The pictures were not published at the time for various reasons. Birmingham's white establishment had little desire to wash dirty linen in public, while the paper's editors were ever afraid of further inflaming an already fraught situation.

The city was, wrote Dr King in his celebrated Letter from Birmingham Jail, "probably the most thoroughly segregated city in the US". There were "more unsolved bombings of Negro homes and churches in Birmingham than in any city in this nation," Dr King wrote.
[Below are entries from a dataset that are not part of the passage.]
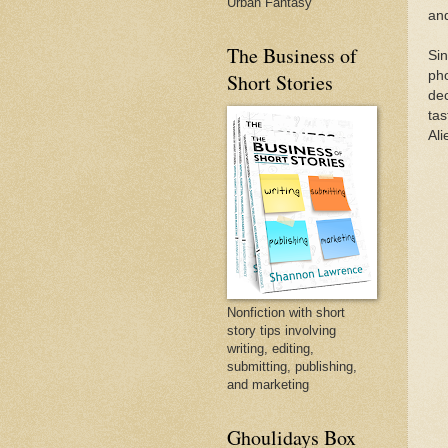
Urban Fantasy
and
The Business of
Sin
pho
Short Stories
dec
tas
Ali
Nonfiction with short
story tips involving
writing, editing,
submitting, publishing,
and marketing
Ghoulidays Box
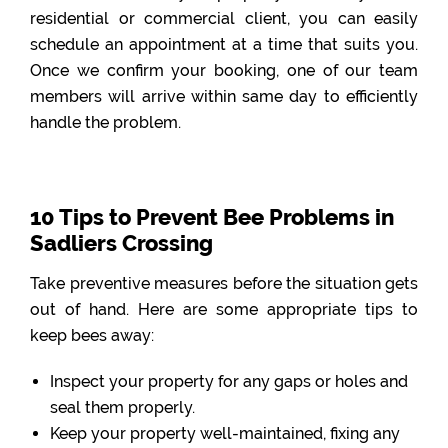
residential or commercial client, you can easily
schedule an appointment at a time that suits you.
Once we confirm your booking, one of our team
members will arrive within same day to efficiently
handle the problem.
10 Tips to Prevent Bee Problems in
Sadliers Crossing
Take preventive measures before the situation gets
out of hand. Here are some appropriate tips to
keep bees away:
Inspect your property for any gaps or holes and
seal them properly.
Keep your property well-maintained, fixing any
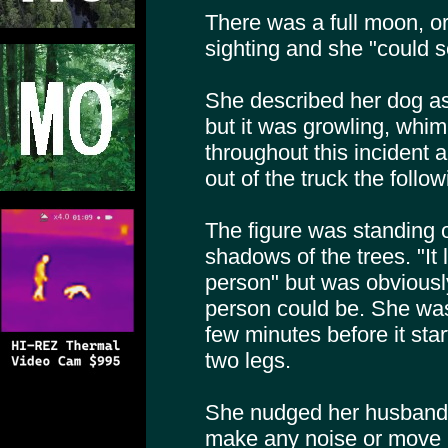
There was a full moon, or 
sighting and she "could s
She described her dog as 
but it was growling, whi
throughout this incident 
out of the truck the follo
The figure was standing o
shadows of the trees. "It l
person" but was obviousl
person could be. She was s
few minutes before it star
two legs.
She nudged her husband q
make any noise or move m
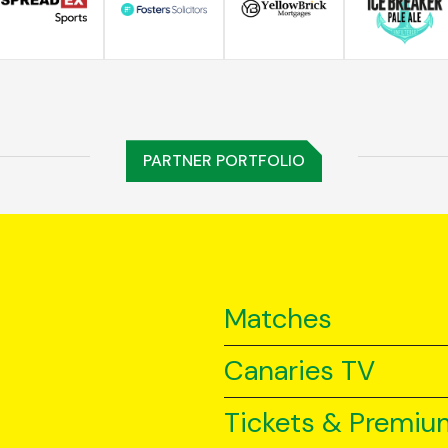
PARTNER PORTFOLIO
Matches
Canaries TV
Tickets & Premiu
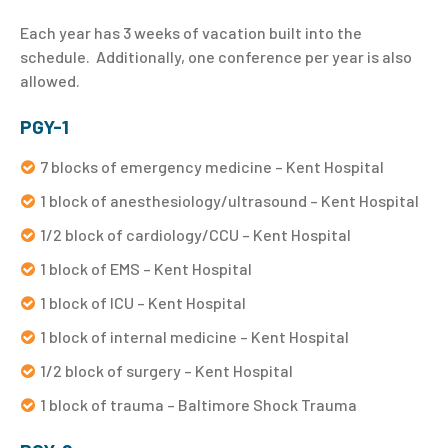
Each year has 3 weeks of vacation built into the
schedule. Additionally, one conference per year is also
allowed.
PGY-1
7 blocks of emergency medicine – Kent Hospital
1 block of anesthesiology/ultrasound – Kent Hospital
1/2 block of cardiology/CCU – Kent Hospital
1 block of EMS – Kent Hospital
1 block of ICU – Kent Hospital
1 block of internal medicine – Kent Hospital
1/2 block of surgery – Kent Hospital
1 block of trauma – Baltimore Shock Trauma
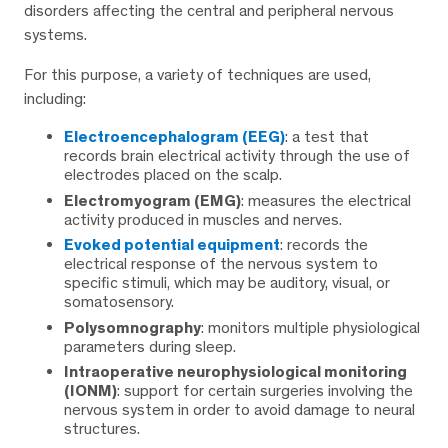
disorders affecting the central and peripheral nervous
systems.
For this purpose, a variety of techniques are used,
including:
Electroencephalogram (EEG)
: a test that
records brain electrical activity through the use of
electrodes placed on the scalp.
Electromyogram (EMG)
: measures the electrical
activity produced in muscles and nerves.
Evoked potential equipment
: records the
electrical response of the nervous system to
specific stimuli, which may be auditory, visual, or
somatosensory.
Polysomnography
: monitors multiple physiological
parameters during sleep.
Intraoperative neurophysiological monitoring
(IONM)
: support for certain surgeries involving the
nervous system in order to avoid damage to neural
structures.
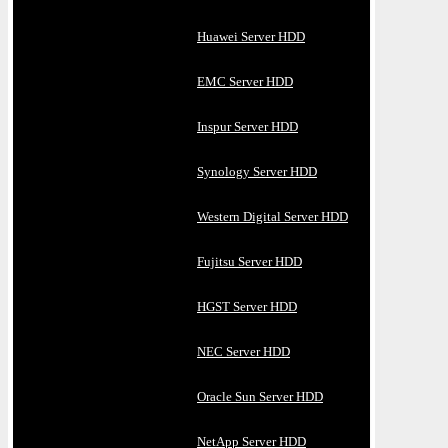
Huawei Server HDD
EMC Server HDD
Inspur Server HDD
Synology Server HDD
Western Digital Server HDD
Fujitsu Server HDD
HGST Server HDD
NEC Server HDD
Oracle Sun Server HDD
NetApp Server HDD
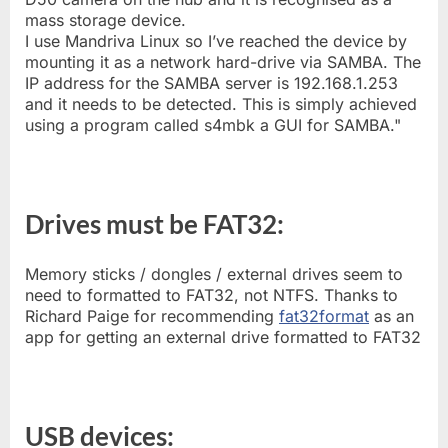
mass storage device.
I use Mandriva Linux so I’ve reached the device by
mounting it as a network hard-drive via SAMBA. The
IP address for the SAMBA server is 192.168.1.253
and it needs to be detected. This is simply achieved
using a program called s4mbk a GUI for SAMBA."
Drives must be FAT32:
Memory sticks / dongles / external drives seem to
need to formatted to FAT32, not NTFS. Thanks to
Richard Paige for recommending
fat32format
as an
app for getting an external drive formatted to FAT32
USB devices:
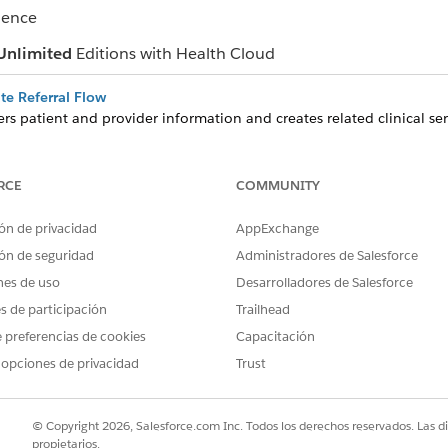
ience
Unlimited
Editions with Health Cloud
ate Referral Flow
rs patient and provider information and creates related clinical serv
or you. The flow also creates or updates the associated patient acc
te Care from Clinical Service Requests
RCE
COMMUNITY
rrals and then schedule appointments, complete assessments, and 
 service request.
ón de privacidad
AppExchange
with the Referral Management App
ón de seguridad
Administradores de Salesforce
analyze incoming and outgoing referrals, and assess your team’s capac
nes de uso
Desarrolladores de Salesforce
es de participación
Trailhead
 preferencias de cookies
Capacitación
 opciones de privacidad
Trust
PROBLEMA?
ejorar!
© Copyright 2026, Salesforce.com Inc. Todos los derechos reservados. Las d
propietarios.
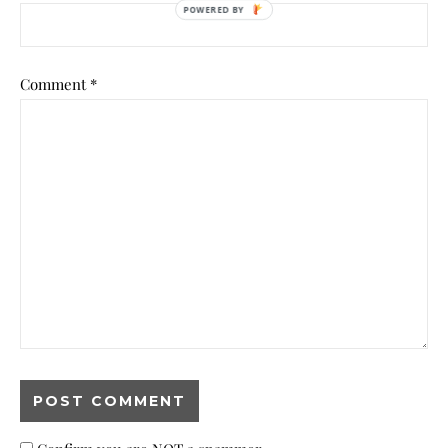
Comment
*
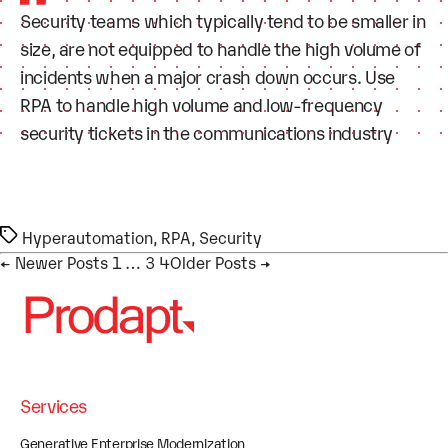
Security teams which typically tend to be smaller in
size, are not equipped to handle the high volume of
incidents when a major crash down occurs. Use
RPA to handle high volume and low-frequency
security tickets in the communications industry
Tags
Hyperautomation
,
RPA
,
Security
Posts pagination
←
Newer
Posts
1
…
3
4
Older
Posts
→
Services
Generative Enterprise Modernization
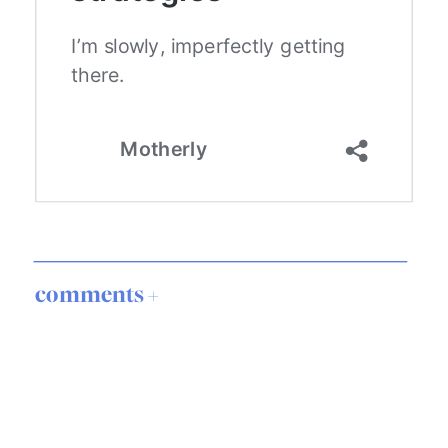
comments +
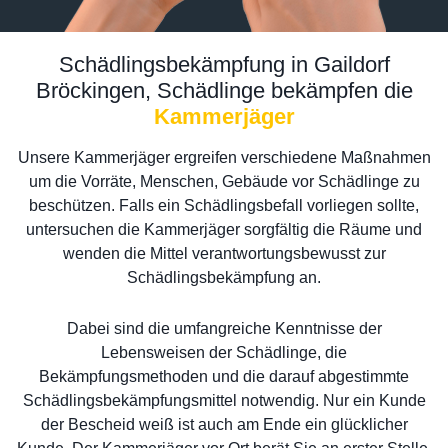
Schädlingsbekämpfung in Gaildorf
Bröckingen, Schädlinge bekämpfen die
Kammerjäger
Unsere Kammerjäger ergreifen verschiedene Maßnahmen
um die Vorräte, Menschen, Gebäude vor Schädlinge zu
beschützen. Falls ein Schädlingsbefall vorliegen sollte,
untersuchen die Kammerjäger sorgfältig die Räume und
wenden die Mittel verantwortungsbewusst zur
Schädlingsbekämpfung an.
Dabei sind die umfangreiche Kenntnisse der
Lebensweisen der Schädlinge, die
Bekämpfungsmethoden und die darauf abgestimmte
Schädlingsbekämpfungsmittel notwendig. Nur ein Kunde
der Bescheid weiß ist auch am Ende ein glücklicher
Of this, no one had more direct experience than the Rev Shuttlesworth, organiser in 1956 of the Alabama Christian Movement for Human Rights, and co-founder with Dr King of the Southern Christian Leadership Conference two years later. His bravery was unbound: "I was in jail so many times, I quit counting after 20," he said. His goal was simple: "To kill segregation or be killed by it."

One photo shows him preaching at Birmingham's First Baptist Church in June 1956, another joining white passengers on a segregated bus on 26 December that year - giving no outward clue that his home had been firebombed the previous day.

In 1957 he was beaten half to death by the Ku Klux Klan after trying to enroll his children at a previously all-white school. But, in the end, the movement prevailed. One of the last photos shows him, Dr King and the Rev Abernathy at a 1965 voter registration drive, taking the opportunity offered by the historic 1964 Civil Rights Act.